Transcribe the following entries letter for letter, without the pictures.
INFORMATION GIVEN section start
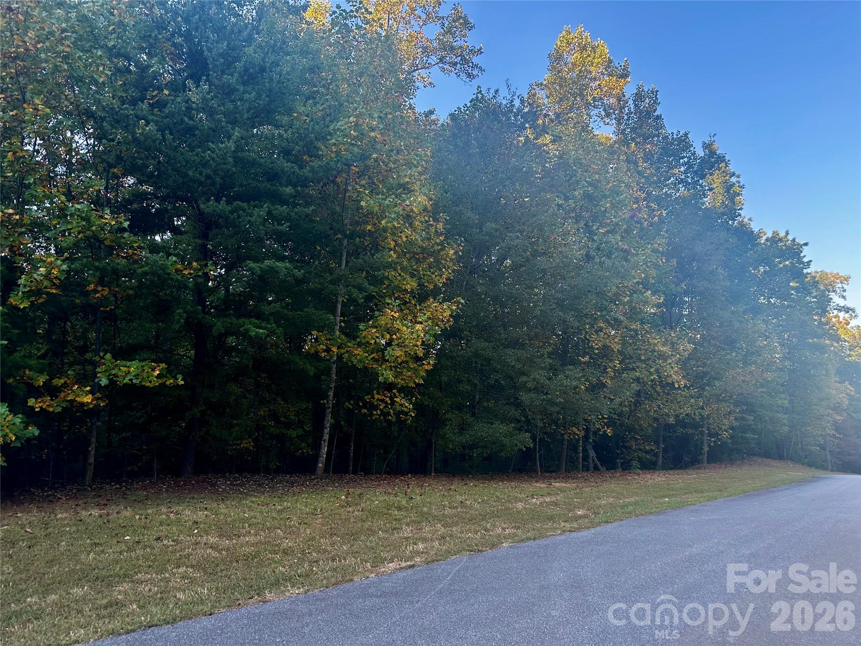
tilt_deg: +8.3
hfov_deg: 71.6
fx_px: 597
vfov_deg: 56.8
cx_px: 430
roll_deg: +0.1
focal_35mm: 24
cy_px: 323
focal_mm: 6.86
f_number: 1.78
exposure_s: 1/484
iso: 80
INFORMATION GIVEN section end
- RESULT OF THIS TASK:
tilt_deg: +8.3
hfov_deg: 71.6
fx_px: 597
vfov_deg: 56.8
cx_px: 430
roll_deg: +0.1
focal_35mm: 24
cy_px: 323
focal_mm: 6.86
f_number: 1.78
exposure_s: 1/484
iso: 80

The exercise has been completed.